Dia teringat setiap kata yang diucapkan Karin, kata-kata tajam yang seolah terukir dalam benaknya: bahwa dia adalah seorang pemain dalam permainan cinta. Raka menutup mata sejenak, berusaha mengusir bayangan itu, tapi saat membuka mata, sosok Karin masih menghantui pikirannya—terutama ekspresi cemberutnya.
“Tidurlah! Kau pasti capek,” kata Raka pada Aeri. Dia segera bangkit dari tempat tidur, langkahnya terburu-buru saat dia melangkah ke kamar mandi.
Aeri hanya bisa menatap punggung Raka yang perlahan menghilang di balik pintu, rasa kesal menggelayuti hatinya. “Dia tidak biasanya bersikap seperti itu,” gumam Aeri, merasa panik. Ketakutan melanda pikirannya. Dia khawatir Raka akan mengetahui rahasia yang selama ini disimpannya—sebuah rahasia yang bisa menghancurkan segalanya.
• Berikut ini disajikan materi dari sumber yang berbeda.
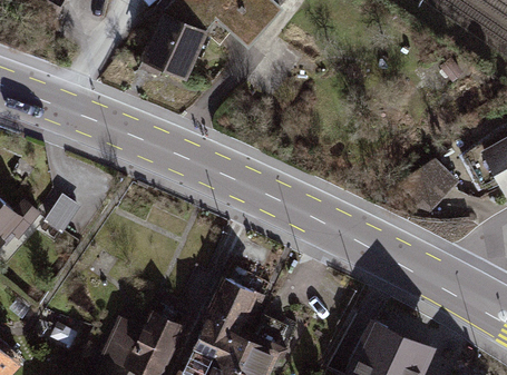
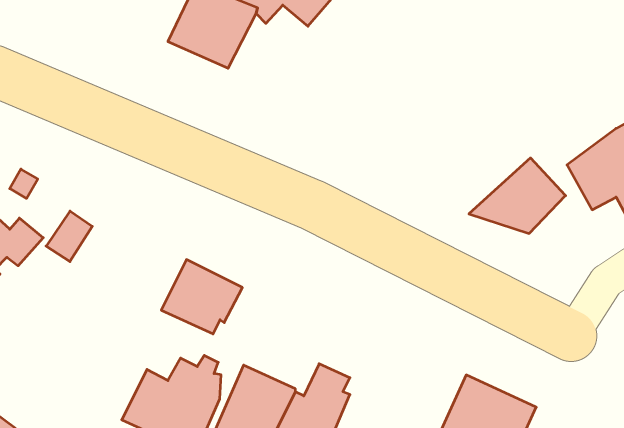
building: [199,276,264,335] -> [161,260,242,334]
Di sisi lain Raka tidak berhenti mencoba menghubungi Karin sepanjang malam, tetapi ponsel gadis itu tetap tidak aktif.
*****"
Pagi harinya, setelah bersiap-siap, Raka langsung bergegas menuju vila. Di sepanjang perjalanan, pikirannya melayang-layang antara rasa cemas dan harapan. Setiap kali mobilnya melaju melewati deretan pohon yang melambai, dia merasakan gelombang kerinduan untuk melihat Karin.
Saat mendekati gerbang villa, Raka melihat sosok Karin berdiri di pinggir jalan, menunggu taksi. Hatinya berdesir, dan tanpa berpikir panjang, dia berbalik untuk mendekatinya.
Karin berpura-pura tidak melihat mobilnya, langkahnya cepat seolah berusaha menghindar. Raka membunyikan klakson berulang kali, tetapi gadis itu tidak berhenti. Dengan cepat, Raka menghentikan mobilnya tepat di depan Karin, mencoba menghalangi langkahnya.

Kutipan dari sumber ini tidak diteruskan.